Brief —
Rewrite every line of the data below as a numbered list, leaving out any blank lines.

Items from a data source
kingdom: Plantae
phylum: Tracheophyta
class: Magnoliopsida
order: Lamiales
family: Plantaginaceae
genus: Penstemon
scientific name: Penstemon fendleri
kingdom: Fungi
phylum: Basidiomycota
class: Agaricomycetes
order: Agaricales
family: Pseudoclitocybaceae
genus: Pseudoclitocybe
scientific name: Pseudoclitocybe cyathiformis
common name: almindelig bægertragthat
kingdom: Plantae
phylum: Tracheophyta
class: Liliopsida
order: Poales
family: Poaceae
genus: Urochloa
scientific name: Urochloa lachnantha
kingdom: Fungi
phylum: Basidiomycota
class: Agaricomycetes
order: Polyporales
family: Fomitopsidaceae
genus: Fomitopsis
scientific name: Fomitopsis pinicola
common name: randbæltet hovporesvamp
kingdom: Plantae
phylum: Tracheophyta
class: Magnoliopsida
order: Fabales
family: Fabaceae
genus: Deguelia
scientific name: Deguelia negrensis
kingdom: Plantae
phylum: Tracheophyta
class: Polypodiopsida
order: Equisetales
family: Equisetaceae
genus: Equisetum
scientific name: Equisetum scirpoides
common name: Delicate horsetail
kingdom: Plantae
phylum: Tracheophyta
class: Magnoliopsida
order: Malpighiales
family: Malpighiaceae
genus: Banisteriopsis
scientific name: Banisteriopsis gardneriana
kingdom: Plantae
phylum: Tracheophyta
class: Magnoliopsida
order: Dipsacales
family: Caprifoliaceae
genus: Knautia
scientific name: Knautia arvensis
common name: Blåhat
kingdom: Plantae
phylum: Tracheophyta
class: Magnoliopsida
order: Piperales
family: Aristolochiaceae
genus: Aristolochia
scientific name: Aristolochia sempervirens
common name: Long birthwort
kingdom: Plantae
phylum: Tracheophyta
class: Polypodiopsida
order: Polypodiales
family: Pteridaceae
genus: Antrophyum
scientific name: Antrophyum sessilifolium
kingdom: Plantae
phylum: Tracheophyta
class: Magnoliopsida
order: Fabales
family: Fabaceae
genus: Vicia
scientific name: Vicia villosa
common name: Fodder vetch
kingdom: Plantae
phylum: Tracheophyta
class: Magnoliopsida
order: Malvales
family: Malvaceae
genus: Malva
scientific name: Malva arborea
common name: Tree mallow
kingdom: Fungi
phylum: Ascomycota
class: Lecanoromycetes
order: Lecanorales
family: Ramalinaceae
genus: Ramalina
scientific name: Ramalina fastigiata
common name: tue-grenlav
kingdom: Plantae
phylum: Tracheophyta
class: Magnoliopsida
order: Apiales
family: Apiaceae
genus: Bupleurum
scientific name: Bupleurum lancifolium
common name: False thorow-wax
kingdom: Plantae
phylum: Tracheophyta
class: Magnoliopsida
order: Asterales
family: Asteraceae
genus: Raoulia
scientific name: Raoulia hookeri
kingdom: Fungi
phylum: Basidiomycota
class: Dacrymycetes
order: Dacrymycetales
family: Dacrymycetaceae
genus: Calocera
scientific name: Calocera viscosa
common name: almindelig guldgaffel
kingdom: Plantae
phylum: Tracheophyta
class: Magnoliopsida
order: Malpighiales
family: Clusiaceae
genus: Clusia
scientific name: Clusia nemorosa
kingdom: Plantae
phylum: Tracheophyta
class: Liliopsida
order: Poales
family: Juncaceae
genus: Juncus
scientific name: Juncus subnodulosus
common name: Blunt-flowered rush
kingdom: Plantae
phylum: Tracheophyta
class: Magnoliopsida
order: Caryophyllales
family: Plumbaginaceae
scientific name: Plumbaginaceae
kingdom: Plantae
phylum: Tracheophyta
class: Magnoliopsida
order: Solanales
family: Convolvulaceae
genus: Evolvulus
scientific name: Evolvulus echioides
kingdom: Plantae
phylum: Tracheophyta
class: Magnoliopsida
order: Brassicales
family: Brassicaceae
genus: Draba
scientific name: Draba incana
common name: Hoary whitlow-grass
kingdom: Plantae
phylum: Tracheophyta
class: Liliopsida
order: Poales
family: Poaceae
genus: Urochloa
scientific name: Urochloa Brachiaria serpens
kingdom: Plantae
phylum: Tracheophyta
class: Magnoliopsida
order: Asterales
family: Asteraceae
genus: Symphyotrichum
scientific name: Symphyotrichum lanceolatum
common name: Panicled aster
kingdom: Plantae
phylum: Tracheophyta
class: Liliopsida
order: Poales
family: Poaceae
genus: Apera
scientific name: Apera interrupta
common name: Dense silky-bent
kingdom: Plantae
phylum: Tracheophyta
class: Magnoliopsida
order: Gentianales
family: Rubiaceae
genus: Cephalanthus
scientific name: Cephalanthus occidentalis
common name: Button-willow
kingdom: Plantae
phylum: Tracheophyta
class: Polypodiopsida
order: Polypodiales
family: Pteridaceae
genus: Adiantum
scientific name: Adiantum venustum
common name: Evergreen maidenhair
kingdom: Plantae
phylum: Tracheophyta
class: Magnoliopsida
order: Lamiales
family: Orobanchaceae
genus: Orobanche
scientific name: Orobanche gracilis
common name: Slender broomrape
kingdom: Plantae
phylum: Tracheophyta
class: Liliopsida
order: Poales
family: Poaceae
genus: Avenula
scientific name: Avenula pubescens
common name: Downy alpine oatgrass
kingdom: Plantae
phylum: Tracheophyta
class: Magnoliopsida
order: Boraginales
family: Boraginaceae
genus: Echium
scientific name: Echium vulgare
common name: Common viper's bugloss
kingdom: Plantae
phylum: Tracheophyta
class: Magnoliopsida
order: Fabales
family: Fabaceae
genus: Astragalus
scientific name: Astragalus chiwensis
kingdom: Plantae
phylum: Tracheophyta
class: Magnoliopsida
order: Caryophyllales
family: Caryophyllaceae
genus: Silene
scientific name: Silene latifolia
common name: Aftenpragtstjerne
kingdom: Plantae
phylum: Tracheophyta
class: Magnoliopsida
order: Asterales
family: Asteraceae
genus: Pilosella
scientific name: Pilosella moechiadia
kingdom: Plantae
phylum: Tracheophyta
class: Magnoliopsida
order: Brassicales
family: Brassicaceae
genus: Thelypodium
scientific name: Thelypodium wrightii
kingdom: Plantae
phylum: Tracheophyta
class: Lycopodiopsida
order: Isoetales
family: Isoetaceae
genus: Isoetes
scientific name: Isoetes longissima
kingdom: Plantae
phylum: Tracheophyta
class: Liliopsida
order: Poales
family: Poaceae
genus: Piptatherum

Exercise output —
1. kingdom: Plantae
2. phylum: Tracheophyta
3. class: Magnoliopsida
4. order: Lamiales
5. family: Plantaginaceae
6. genus: Penstemon
7. scientific name: Penstemon fendleri
8. kingdom: Fungi
9. phylum: Basidiomycota
10. class: Agaricomycetes
11. order: Agaricales
12. family: Pseudoclitocybaceae
13. genus: Pseudoclitocybe
14. scientific name: Pseudoclitocybe cyathiformis
15. common name: almindelig bægertragthat
16. kingdom: Plantae
17. phylum: Tracheophyta
18. class: Liliopsida
19. order: Poales
20. family: Poaceae
21. genus: Urochloa
22. scientific name: Urochloa lachnantha
23. kingdom: Fungi
24. phylum: Basidiomycota
25. class: Agaricomycetes
26. order: Polyporales
27. family: Fomitopsidaceae
28. genus: Fomitopsis
29. scientific name: Fomitopsis pinicola
30. common name: randbæltet hovporesvamp
31. kingdom: Plantae
32. phylum: Tracheophyta
33. class: Magnoliopsida
34. order: Fabales
35. family: Fabaceae
36. genus: Deguelia
37. scientific name: Deguelia negrensis
38. kingdom: Plantae
39. phylum: Tracheophyta
40. class: Polypodiopsida
41. order: Equisetales
42. family: Equisetaceae
43. genus: Equisetum
44. scientific name: Equisetum scirpoides
45. common name: Delicate horsetail
46. kingdom: Plantae
47. phylum: Tracheophyta
48. class: Magnoliopsida
49. order: Malpighiales
50. family: Malpighiaceae
51. genus: Banisteriopsis
52. scientific name: Banisteriopsis gardneriana
53. kingdom: Plantae
54. phylum: Tracheophyta
55. class: Magnoliopsida
56. order: Dipsacales
57. family: Caprifoliaceae
58. genus: Knautia
59. scientific name: Knautia arvensis
60. common name: Blåhat
61. kingdom: Plantae
62. phylum: Tracheophyta
63. class: Magnoliopsida
64. order: Piperales
65. family: Aristolochiaceae
66. genus: Aristolochia
67. scientific name: Aristolochia sempervirens
68. common name: Long birthwort
69. kingdom: Plantae
70. phylum: Tracheophyta
71. class: Polypodiopsida
72. order: Polypodiales
73. family: Pteridaceae
74. genus: Antrophyum
75. scientific name: Antrophyum sessilifolium
76. kingdom: Plantae
77. phylum: Tracheophyta
78. class: Magnoliopsida
79. order: Fabales
80. family: Fabaceae
81. genus: Vicia
82. scientific name: Vicia villosa
83. common name: Fodder vetch
84. kingdom: Plantae
85. phylum: Tracheophyta
86. class: Magnoliopsida
87. order: Malvales
88. family: Malvaceae
89. genus: Malva
90. scientific name: Malva arborea
91. common name: Tree mallow
92. kingdom: Fungi
93. phylum: Ascomycota
94. class: Lecanoromycetes
95. order: Lecanorales
96. family: Ramalinaceae
97. genus: Ramalina
98. scientific name: Ramalina fastigiata
99. common name: tue-grenlav
100. kingdom: Plantae
101. phylum: Tracheophyta
102. class: Magnoliopsida
103. order: Apiales
104. family: Apiaceae
105. genus: Bupleurum
106. scientific name: Bupleurum lancifolium
107. common name: False thorow-wax
108. kingdom: Plantae
109. phylum: Tracheophyta
110. class: Magnoliopsida
111. order: Asterales
112. family: Asteraceae
113. genus: Raoulia
114. scientific name: Raoulia hookeri
115. kingdom: Fungi
116. phylum: Basidiomycota
117. class: Dacrymycetes
118. order: Dacrymycetales
119. family: Dacrymycetaceae
120. genus: Calocera
121. scientific name: Calocera viscosa
122. common name: almindelig guldgaffel
123. kingdom: Plantae
124. phylum: Tracheophyta
125. class: Magnoliopsida
126. order: Malpighiales
127. family: Clusiaceae
128. genus: Clusia
129. scientific name: Clusia nemorosa
130. kingdom: Plantae
131. phylum: Tracheophyta
132. class: Liliopsida
133. order: Poales
134. family: Juncaceae
135. genus: Juncus
136. scientific name: Juncus subnodulosus
137. common name: Blunt-flowered rush
138. kingdom: Plantae
139. phylum: Tracheophyta
140. class: Magnoliopsida
141. order: Caryophyllales
142. family: Plumbaginaceae
143. scientific name: Plumbaginaceae
144. kingdom: Plantae
145. phylum: Tracheophyta
146. class: Magnoliopsida
147. order: Solanales
148. family: Convolvulaceae
149. genus: Evolvulus
150. scientific name: Evolvulus echioides
151. kingdom: Plantae
152. phylum: Tracheophyta
153. class: Magnoliopsida
154. order: Brassicales
155. family: Brassicaceae
156. genus: Draba
157. scientific name: Draba incana
158. common name: Hoary whitlow-grass
159. kingdom: Plantae
160. phylum: Tracheophyta
161. class: Liliopsida
162. order: Poales
163. family: Poaceae
164. genus: Urochloa
165. scientific name: Urochloa Brachiaria serpens
166. kingdom: Plantae
167. phylum: Tracheophyta
168. class: Magnoliopsida
169. order: Asterales
170. family: Asteraceae
171. genus: Symphyotrichum
172. scientific name: Symphyotrichum lanceolatum
173. common name: Panicled aster
174. kingdom: Plantae
175. phylum: Tracheophyta
176. class: Liliopsida
177. order: Poales
178. family: Poaceae
179. genus: Apera
180. scientific name: Apera interrupta
181. common name: Dense silky-bent
182. kingdom: Plantae
183. phylum: Tracheophyta
184. class: Magnoliopsida
185. order: Gentianales
186. family: Rubiaceae
187. genus: Cephalanthus
188. scientific name: Cephalanthus occidentalis
189. common name: Button-willow
190. kingdom: Plantae
191. phylum: Tracheophyta
192. class: Polypodiopsida
193. order: Polypodiales
194. family: Pteridaceae
195. genus: Adiantum
196. scientific name: Adiantum venustum
197. common name: Evergreen maidenhair
198. kingdom: Plantae
199. phylum: Tracheophyta
200. class: Magnoliopsida
201. order: Lamiales
202. family: Orobanchaceae
203. genus: Orobanche
204. scientific name: Orobanche gracilis
205. common name: Slender broomrape
206. kingdom: Plantae
207. phylum: Tracheophyta
208. class: Liliopsida
209. order: Poales
210. family: Poaceae
211. genus: Avenula
212. scientific name: Avenula pubescens
213. common name: Downy alpine oatgrass
214. kingdom: Plantae
215. phylum: Tracheophyta
216. class: Magnoliopsida
217. order: Boraginales
218. family: Boraginaceae
219. genus: Echium
220. scientific name: Echium vulgare
221. common name: Common viper's bugloss
222. kingdom: Plantae
223. phylum: Tracheophyta
224. class: Magnoliopsida
225. order: Fabales
226. family: Fabaceae
227. genus: Astragalus
228. scientific name: Astragalus chiwensis
229. kingdom: Plantae
230. phylum: Tracheophyta
231. class: Magnoliopsida
232. order: Caryophyllales
233. family: Caryophyllaceae
234. genus: Silene
235. scientific name: Silene latifolia
236. common name: Aftenpragtstjerne
237. kingdom: Plantae
238. phylum: Tracheophyta
239. class: Magnoliopsida
240. order: Asterales
241. family: Asteraceae
242. genus: Pilosella
243. scientific name: Pilosella moechiadia
244. kingdom: Plantae
245. phylum: Tracheophyta
246. class: Magnoliopsida
247. order: Brassicales
248. family: Brassicaceae
249. genus: Thelypodium
250. scientific name: Thelypodium wrightii
251. kingdom: Plantae
252. phylum: Tracheophyta
253. class: Lycopodiopsida
254. order: Isoetales
255. family: Isoetaceae
256. genus: Isoetes
257. scientific name: Isoetes longissima
258. kingdom: Plantae
259. phylum: Tracheophyta
260. class: Liliopsida
261. order: Poales
262. family: Poaceae
263. genus: Piptatherum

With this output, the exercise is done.